No Capítulo XIII o autor discorre sobre “De las diferencias que hay de Piedras”. “Toda a diversidade que existe de pedras pode ser reduzida a cinco gêneros; porque se são pequenas, raras, duras e que têm brilho e lustro, são as que se chamam Preciosas; se são grandes, ainda que sejam raras e que brilhem muito, se reduzem aos Mármores; se ao serem quebradas ficam aguçadas ou como escamas, são as Pederneiras; se estão finamente granuladas, são Guijarros; e se não têm os características acima, são as Penhas ou Pedras Ordinárias.”

O Capítulo XXIV contém os segredos de “Còmo se buscan las vetas de Metales”. “(...) Dão as cores dos morros, indício de que têm ou não minerais em suas entranhas.(...) Não há regra infalível e certa para que apenas a cor da terra seja um argumento de uma espécie de mineral em particular, que nela se cria, a menos que as experiências ou ensaios consigam provar. E assim, ainda que o material mais ordinário em que se cria o Ouro é vermelho ou amarelo escuro como um tijolo mal cozido, também se acham seus veios entre materiais esbranquiçados como em Oruro e Chayanta. São louros, da cor do trigo os demais minerais, ou Morros de Prata dessas Províncias (...) mas se ocorrem os veios encobertos, que se chamam Encapados, se procuram dessa maneira. Pelos vales, entre os morros, por onde a água corre quando chove, ou por outras partes de suas encostas, se sobe pouco a pouco com o martelo que chamam Catador na mão, aquele que tem uma ponta de aço numa parte para cavar se for necessário, e na outra, chata, para quebrar as pedras; deve se prestar muita atenção para as diferenças que há entre as pedras, e ao quebrá-las, as que reconhecidamente não se parecem com as ordinárias se encontram algumas, já medianas, ou muito pequenas de metal: deve-se considerar sempre segundo o local, o lugar de onde puderam cair que é necessário que seja sempre de mais alto.
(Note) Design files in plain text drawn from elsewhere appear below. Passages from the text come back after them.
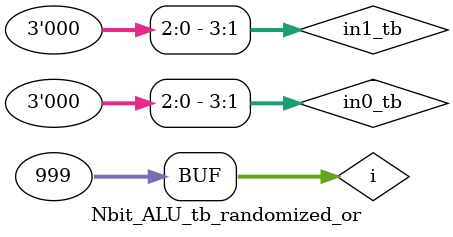
<source format=v>
module Nbit_ALU_tb_randomized_or();
parameter N_width_tb = 4;
parameter OPCODE_tb = 1;

reg [N_width_tb-1:0] in0_tb , in1_tb , out_exp; 
wire [N_width_tb-1:0] out_tb;

Nbit_ALU #(.N_width(N_width_tb), .OPCODE(OPCODE_tb)) DUT (out_tb , in0_tb , in1_tb);

//opcode = 1
integer i;
initial begin
  for(i=0; i<999; i=i+1)begin
    in0_tb= $random;
    in1_tb= $random;
    out_exp= in0_tb | in1_tb; 
    #10;
    if(out_tb != out_exp)begin
        $display("error-ALU in OR");
    end
  end
  $display("No errors found in OR");
end

endmodule
</source>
Chamam essas pedras de metal que se acham assim, de Rolados. Seguindo-as morro acima, enquanto se vê o rastro delas, e não existindo mais, é sinal certo de que por ali está o veio. Descobre-se com uma enxada, servindo de guia seguro, os fragmentos soltos de metal que se encontram ao cavar.
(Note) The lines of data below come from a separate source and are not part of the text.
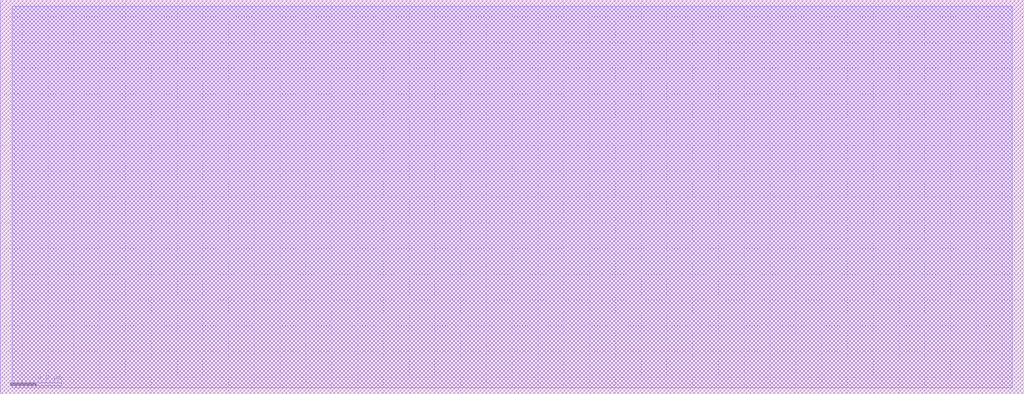
<source format=lef>
# Copyright 2020 The SkyWater PDK Authors
#
# Licensed under the Apache License, Version 2.0 (the "License");
# you may not use this file except in compliance with the License.
# You may obtain a copy of the License at
#
#     https://www.apache.org/licenses/LICENSE-2.0
#
# Unless required by applicable law or agreed to in writing, software
# distributed under the License is distributed on an "AS IS" BASIS,
# WITHOUT WARRANTIES OR CONDITIONS OF ANY KIND, either express or implied.
# See the License for the specific language governing permissions and
# limitations under the License.
#
# SPDX-License-Identifier: Apache-2.0

VERSION 5.7 ;
  NOWIREEXTENSIONATPIN ON ;
  DIVIDERCHAR "/" ;
  BUSBITCHARS "[]" ;
MACRO sky130_fd_pr__rf_sh_auvia__example_182059052
  CLASS BLOCK ;
  FOREIGN sky130_fd_pr__rf_sh_auvia__example_182059052 ;
  ORIGIN  1.985000  0.765000 ;
  SIZE  3.970000 BY  1.530000 ;
  OBS
    LAYER met2 ;
      RECT -1.985000 -0.765000 1.985000 0.765000 ;
    LAYER met3 ;
      RECT -1.985000 -0.765000 1.985000 0.765000 ;
    LAYER via2 ;
      RECT -1.940000 -0.740000 1.940000 0.740000 ;
  END
END sky130_fd_pr__rf_sh_auvia__example_182059052
END LIBRARY

</source>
Os olhos de água ou mananciais que se vêm nos morros, são bons indícios da proximidade dos veios, pois a água corre por esse e por aqueles sai.

Costumam ser sinais de veios, árvores ou ervas que sendo de um gênero, se vêm plantadas em linha, indicando a Mina que corre por debaixo delas. Não crescem tanto nem têm cor tão viva como as demais plantas que se criam sobre os veios de metais; porque as exalações que saem deles as enfraquecem; consomem-se por esse motivo mas apressam o orvalho da manhã que cai sobre elas e mesmo a neve se derrete primeiro nos morros que têm Minas que nos vizinhos que não as têm, e no lugar onde há veios antes que nos lugares que não os têm.”
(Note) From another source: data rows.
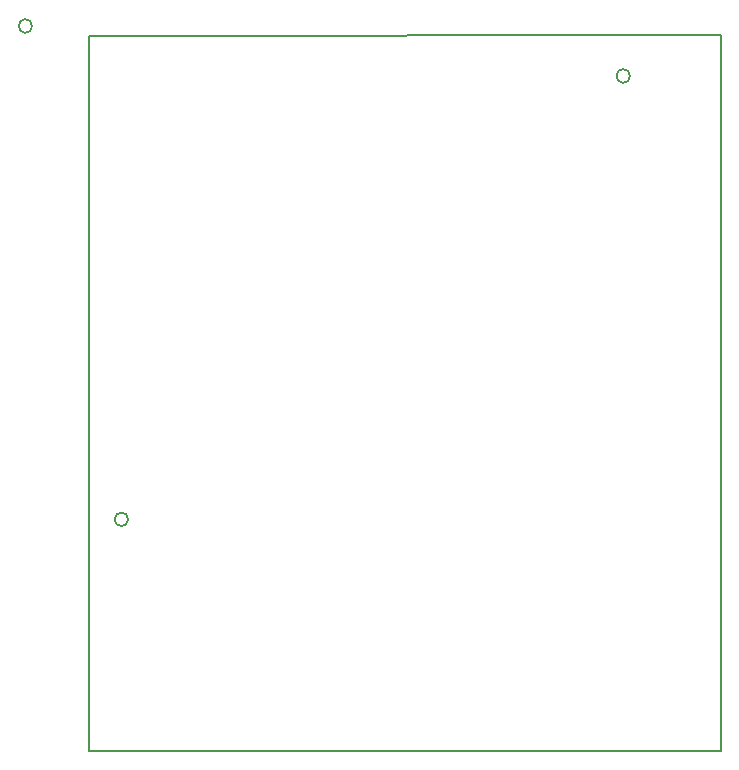
<source format=gbr>
%TF.GenerationSoftware,KiCad,Pcbnew,(5.1.7)-1*%
%TF.CreationDate,2020-10-23T17:34:00-04:00*%
%TF.ProjectId,final_schematic,66696e61-6c5f-4736-9368-656d61746963,3*%
%TF.SameCoordinates,Original*%
%TF.FileFunction,Profile,NP*%
%FSLAX46Y46*%
G04 Gerber Fmt 4.6, Leading zero omitted, Abs format (unit mm)*
G04 Created by KiCad (PCBNEW (5.1.7)-1) date 2020-10-23 17:34:00*
%MOMM*%
%LPD*%
G01*
G04 APERTURE LIST*
%TA.AperFunction,Profile*%
%ADD10C,0.150000*%
%TD*%
G04 APERTURE END LIST*
D10*
X101784840Y-86306080D02*
G75*
G03*
X101784840Y-86306080I-576000J0D01*
G01*
X144273960Y-48771120D02*
G75*
G03*
X144273960Y-48771120I-576000J0D01*
G01*
X93653720Y-44541440D02*
G75*
G03*
X93653720Y-44541440I-576000J0D01*
G01*
X151993600Y-45339000D02*
X98475800Y-45377100D01*
X151993600Y-105892600D02*
X151993600Y-45339000D01*
X98475800Y-105905300D02*
X98475800Y-45377100D01*
X151993600Y-105892600D02*
X98475800Y-105905300D01*
M02*

</source>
As observações de Alvaro Alonso Barba seguem sobre os diversos metais, suas formas de fundir e beneficiar. São especialmente interessantes as experiências sobre os cuidados na manipulação do mercúrio para a recuperação do ouro, para evitar suas perdas e desperdícios. São também muito interessantes os Capítulos XIII e XIV do Livro 4 “Del Arte”, que detalham os procedimentos para analisar, e os cuidados a serem adotados quando se está fundindo uma amostra de minério com o objetivo de definir o teor de uma mina de ouro, cobre, prata ou chumbo.

Sem dúvida nenhuma, um dos primeiros livros sobre as técnicas de prospecção, tratamento e beneficiamento de metais publicados na América do Sul.

Nessa edição de 1770 que recebi do Alfredo, foi acrescentado “El Tratado de las Antiguas Minas de España”por Don Alonso Carrillo y Lasso, Cavalheiro do Avito de Santiago e Cavalariço de Cordova.